The One Raises the Dead (And I Bet the Old Souls are Grateful)

I suspect this would be much less of a story without the wordplay and image building that it enables:

After Lesh, who had never publicly supported a presidential candidate, threw his lot in with Obama, he was anxious to do a benefit concert for him. But he was all but done with The [Grateful] Dead, so it was going to feature his other band, Phil and Friends.
“My son Brian said, ‘No Daddy, you’ve got to get The Dead together because it will be so much more meaningful and important,”’ the musician chuckled during a recent phone interview.
One benefit performance led to another and then an inaugural ball concert. Next thing they knew, Lesh, guitarist Bob Weir and drummers Mickey Hart and Bill Kreutzmann were back together.
“It came off so well that we thought we owe it to ourselves to play again,” Lesh said. “It brings out something in all of us, in our gestalt and our totality, that we can’t deliver, we can’t find anywhere else.”
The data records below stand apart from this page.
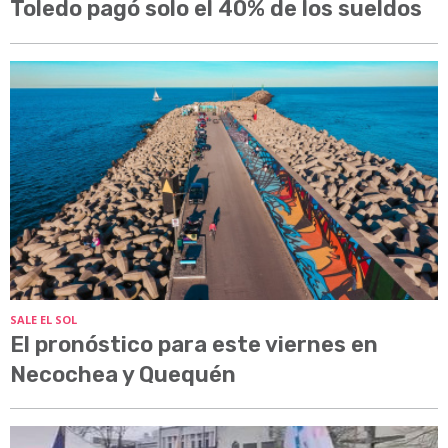
Toledo pagó solo el 40% de los sueldos
SALE EL SOL
El pronóstico para este viernes en
Necochea y Quequén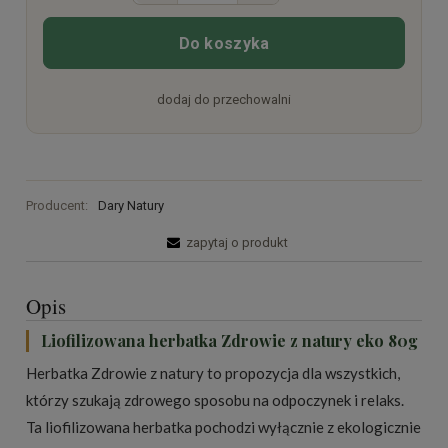
Do koszyka
dodaj do przechowalni
Producent:
Dary Natury
zapytaj o produkt
Opis
Liofilizowana herbatka Zdrowie z natury eko 80g
Herbatka Zdrowie z natury to propozycja dla wszystkich,
którzy szukają zdrowego sposobu na odpoczynek i relaks.
Ta liofilizowana herbatka pochodzi wyłącznie z ekologicznie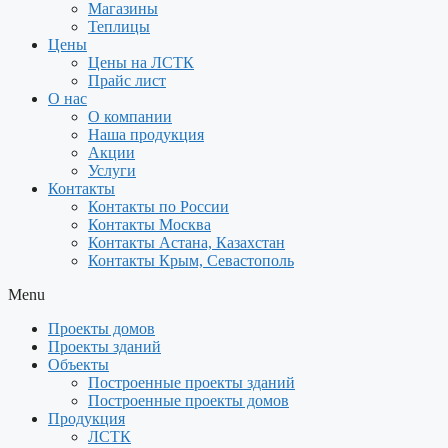
Магазины
Теплицы
Цены
Цены на ЛСТК
Прайс лист
О нас
О компании
Наша продукция
Акции
Услуги
Контакты
Контакты по России
Контакты Москва
Контакты Астана, Казахстан
Контакты Крым, Севастополь
Menu
Проекты домов
Проекты зданий
Объекты
Построенные проекты зданий
Построенные проекты домов
Продукция
ЛСТК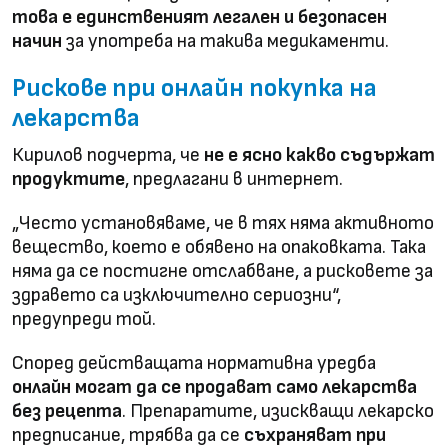
това е единственият легален и безопасен
начин
за употреба на такива медикаменти.
Рискове при онлайн покупка на
лекарства
Кирилов подчерта, че
не е ясно какво съдържат
продуктите
, предлагани в интернет.
„Често установяваме, че в тях няма активното
вещество, което е обявено на опаковката. Така
няма да се постигне отслабване, а рисковете за
здравето са изключително сериозни“,
предупреди той.
Според действащата нормативна уредба
онлайн могат да се продават само лекарства
без рецепта
. Препаратите, изискващи лекарско
предписание, трябва да се
съхраняват при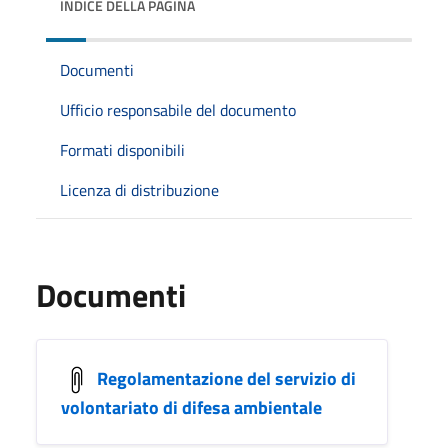
INDICE DELLA PAGINA
Documenti
Ufficio responsabile del documento
Formati disponibili
Licenza di distribuzione
Documenti
Regolamentazione del servizio di
volontariato di difesa ambientale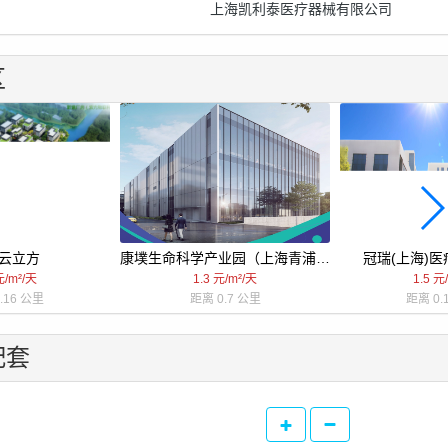
上海凯利泰医疗器械有限公司
区
云立方
康墣生命科学产业园（上海青浦生命科学园）
冠瑞(上海)
元/m²/天
1.3 元/m²/天
1.5 元
.16 公里
距离 0.7 公里
距离 0.
配套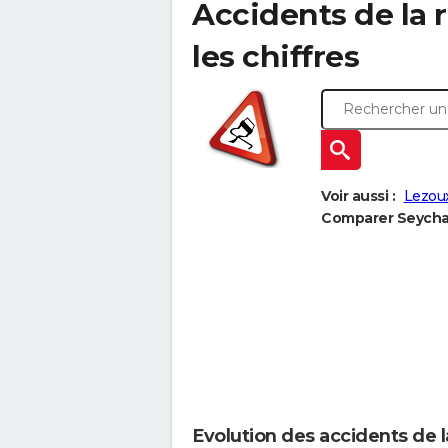
Accidents de la r
les chiffres
Voir aussi :
Lezoux
Comparer Seychall
Evolution des accidents de l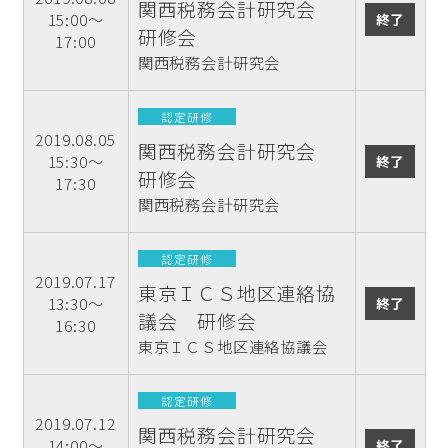
関西税務会計研究会
15:00～
終了
研修会
17:00
関西税務会計研究会
認定研修
2019.08.05
関西税務会計研究会
15:30～
終了
研修会
17:30
関西税務会計研究会
認定研修
2019.07.17
東京ＩＣＳ地区連絡協
13:30～
終了
議会 研修会
16:30
東京ＩＣＳ地区連絡協議会
認定研修
2019.07.12
関西税務会計研究会
14:00～
終了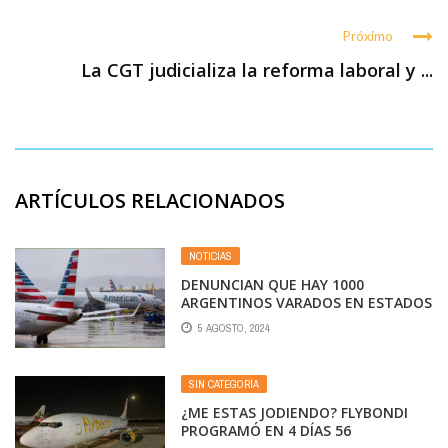
Próximo
La CGT judicializa la reforma laboral y ...
ARTÍCULOS RELACIONADOS
NOTICIAS
DENUNCIAN QUE HAY 1000
ARGENTINOS VARADOS EN ESTADOS
UNIDOS POR CANCELACIONES DE
5 AGOSTO, 2024
VUELOS DE AMERICAN AIRLINES
SIN CATEGORÍA
¿ME ESTAS JODIENDO? FLYBONDI
PROGRAMÓ EN 4 DÍAS 56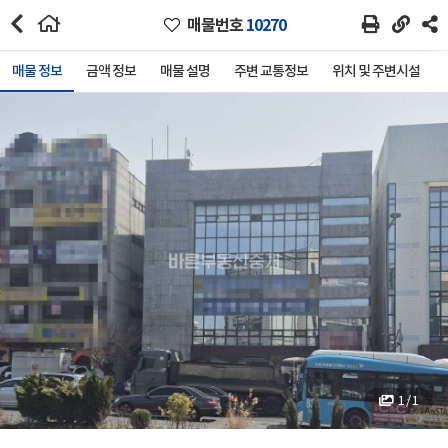
매물번호
10270
매물 정보
금액 정보
매물 설명
주변 교통정보
위치 및 주변시설
1 / 1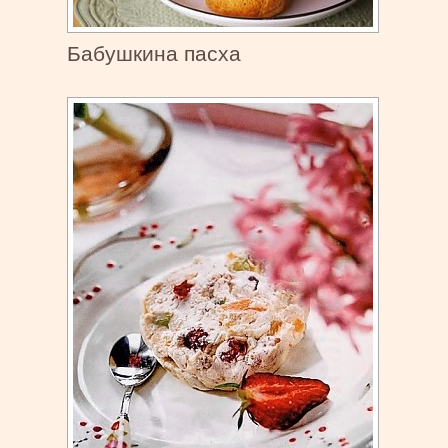
Бабушкина пасха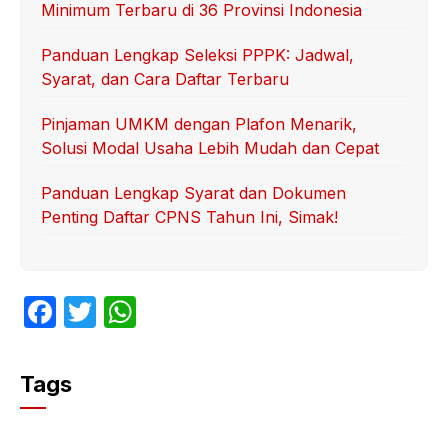
Minimum Terbaru di 36 Provinsi Indonesia
Panduan Lengkap Seleksi PPPK: Jadwal,
Syarat, dan Cara Daftar Terbaru
Pinjaman UMKM dengan Plafon Menarik,
Solusi Modal Usaha Lebih Mudah dan Cepat
Panduan Lengkap Syarat dan Dokumen
Penting Daftar CPNS Tahun Ini, Simak!
F
T
W
a
w
h
c
itt
at
Tags
e
er
s
b
A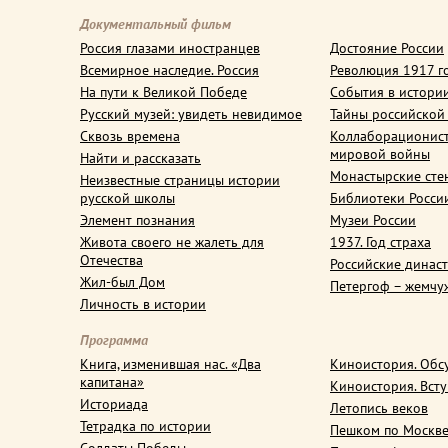
Документальный фильм
Россия глазами иностранцев
Достояние России
Всемирное наследие. Россия
Революция 1917 г
На пути к Великой Победе
События в истори
Русский музей: увидеть невидимое
Тайны российской
Сквозь времена
Коллаборационис
мировой войны
Найти и рассказать
Монастырские сте
Неизвестные страницы истории
русской школы
Библиотеки Росси
Элемент познания
Музеи России
Живота своего не жалеть для
1937. Год страха
Отечества
Российские динас
Жил-был Дом
Петергоф – жемчу
Личность в истории
Программа
Книга, изменившая нас. «Два
Киноистория. Обс
капитана»
Киноистория. Вст
Историада
Летопись веков
Тетрадка по истории
Пешком по Москв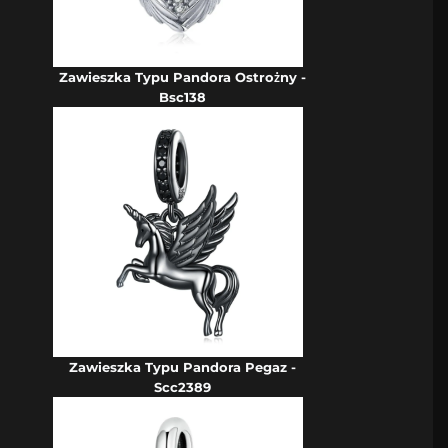
Zawieszka Typu Pandora Ostrożny -
Bsc138
Zawieszka Typu Pandora Pegaz -
Scc2389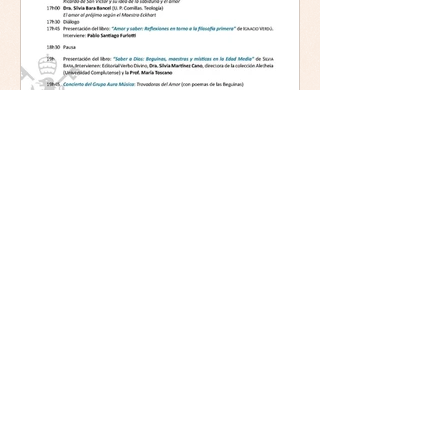
Mística y ética:
trascendencia y acción en la
experiencia religiosa.
Jornada y presentación del
libro: 8 de junio (lunes),
Comillas (Madrid) 19horas
Jornada: “Mística y ética:
trascendencia y acción en la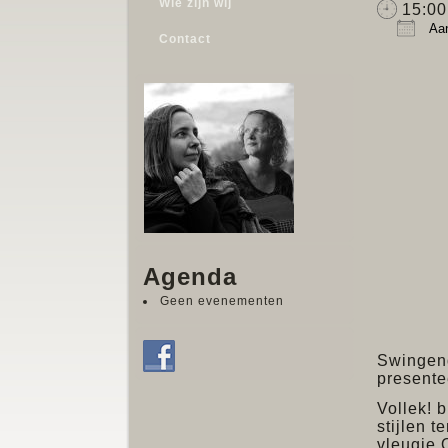
Wie zijn wij
15:00 
Aan
Contact
Down
Agenda
Geen evenementen
Swingend
presente
Vollek! 
stijlen t
vleugje 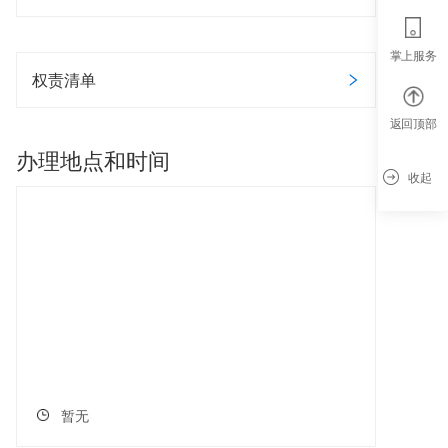
掌上服务
权责清单
返回顶部
办理地点和时间
收起
暂无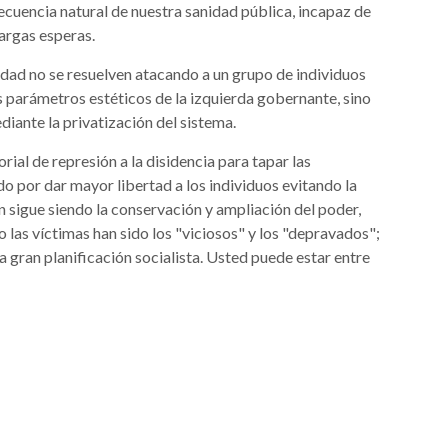
cuencia natural de nuestra sanidad pública, incapaz de
largas esperas.
dad no se resuelven atacando a un grupo de individuos
 parámetros estéticos de la izquierda gobernante, sino
diante la privatización del sistema.
rial de represión a la disidencia para tapar las
do por dar mayor libertad a los individuos evitando la
ún sigue siendo la conservación y ampliación del poder,
o las víctimas han sido los "viciosos" y los "depravados";
 gran planificación socialista. Usted puede estar entre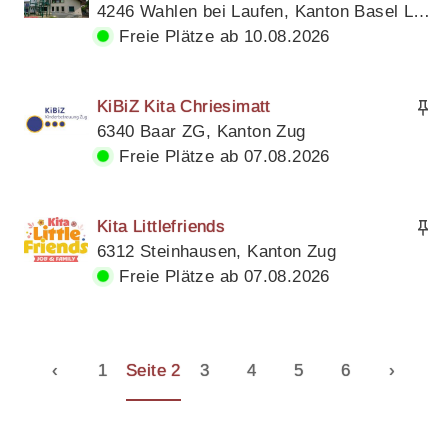
4246 Wahlen bei Laufen, Kanton Basel Land
Freie Plätze ab 10.08.2026
KiBiZ Kita Chriesimatt
6340 Baar ZG, Kanton Zug
Freie Plätze ab 07.08.2026
Kita Littlefriends
6312 Steinhausen, Kanton Zug
Freie Plätze ab 07.08.2026
‹
1
Seite 2
3
4
5
6
›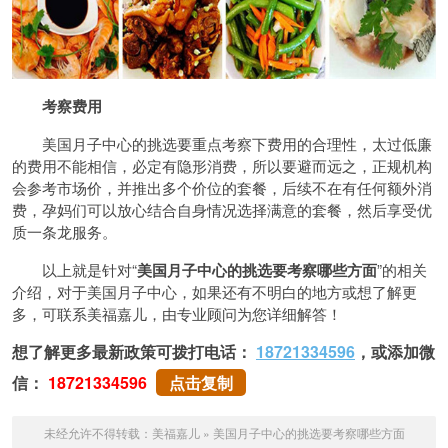
考察费用
美国月子中心的挑选要重点考察下费用的合理性，太过低廉
的费用不能相信，必定有隐形消费，所以要避而远之，正规机构
会参考市场价，并推出多个价位的套餐，后续不在有任何额外消
费，孕妈们可以放心结合自身情况选择满意的套餐，然后享受优
质一条龙服务。
以上就是针对“
美国月子中心的挑选要考察哪些方面
”的相关
介绍，对于美国月子中心，如果还有不明白的地方或想了解更
多，可联系美福嘉儿，由专业顾问为您详细解答！
想了解更多最新政策可拨打电话：
18721334596
，或添加微
信：
18721334596
点击复制
未经允许不得转载：
美福嘉儿
»
美国月子中心的挑选要考察哪些方面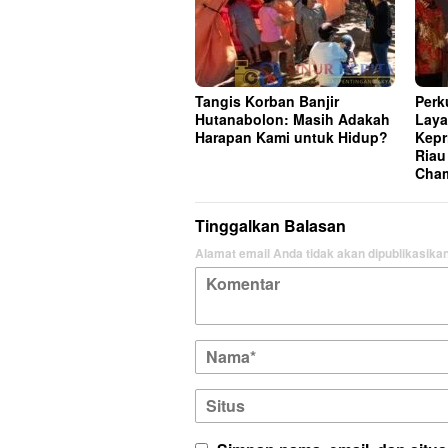
Tangis Korban Banjir
Perk
Hutanabolon: Masih Adakah
Laya
Harapan Kami untuk Hidup?
Kepr
Riau
Cham
Tinggalkan Balasan
Alamat email Anda tidak akan dipublikasikan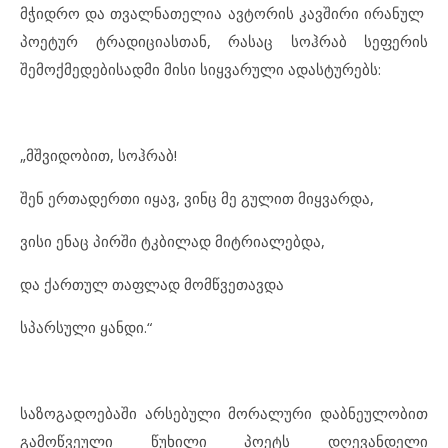
მჭიდრო და თვალნათელია ავტორის კავშირი ირანულ
პოეტურ ტრადიციასთან, რასაც სოჰრაბ სეფერის
შემოქმედებისადმი მისი სიყვარული ადასტურებს:
„მშვიდობით, სოჰრაბ!
შენ ერთადერთი იყავ, ვინც მე გულით მიყვარდა,
ვისი ენაც პირში ტკბილად მიტრიალებდა,
და ქართულ თაფლად მომწვეთავდა
სპარსული ყანდი.“
საზოგადოებაში არსებული მორალური დაბნეულობით
გამოწვეული წუხილი პოეტს დღევანდელი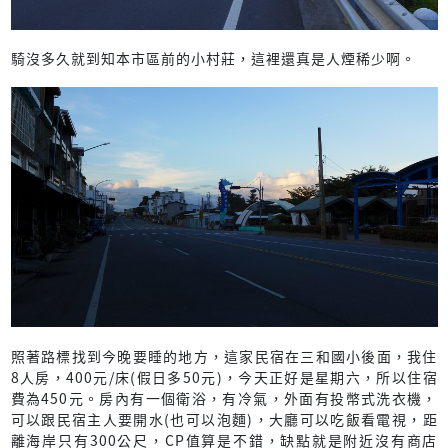
騎沒多久就到知本市區前的小村莊，這裡還真是人煙稀少啊。
照著路標找到今晚要睡的地方，這家民宿在三和國小後面，我住
8人房，400元/床(假日多50元)，今天正好是星期六，所以住宿
費為450元。房內有一個衛浴，有冷氣，外面有投幣式洗衣機，
可以跟民宿主人要開水(也可以泡麵)，大廳可以吃飯看電視，距
離海岸只有300公尺，CP值算是不錯，缺點就是附近沒有商店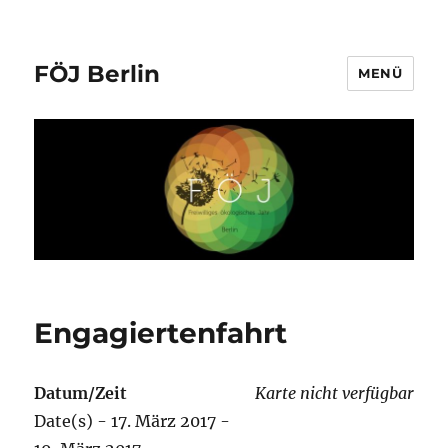
FÖJ Berlin
MENÜ
Engagiertenfahrt
Datum/Zeit
Karte nicht verfügbar
Date(s) - 17. März 2017 -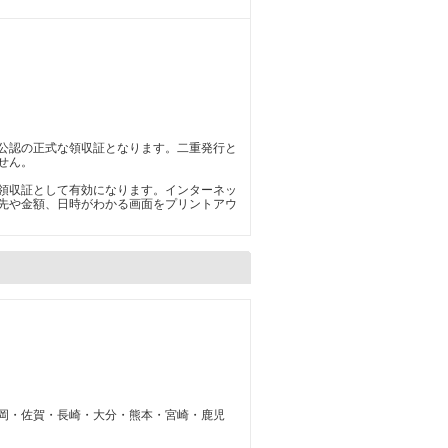
公認の正式な領収証となります。二重発行と
せん。
領収証として有効になります。インターネッ
先や金額、日時がわかる画面をプリントアウ
岡・佐賀・長崎・大分・熊本・宮崎・鹿児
In real terms, what happened, here? A charismatic candidate stirred up a cultural happening that led a handful of aging hippies who’d had nothing significant to do since the death of their lead guy to jamb together. They found that they preferred the life to which they’d grown accustomed, and they’ve picked it up again, at least for a short-term basis. Process that through two products of pop culture myth-making, and you reinforce both.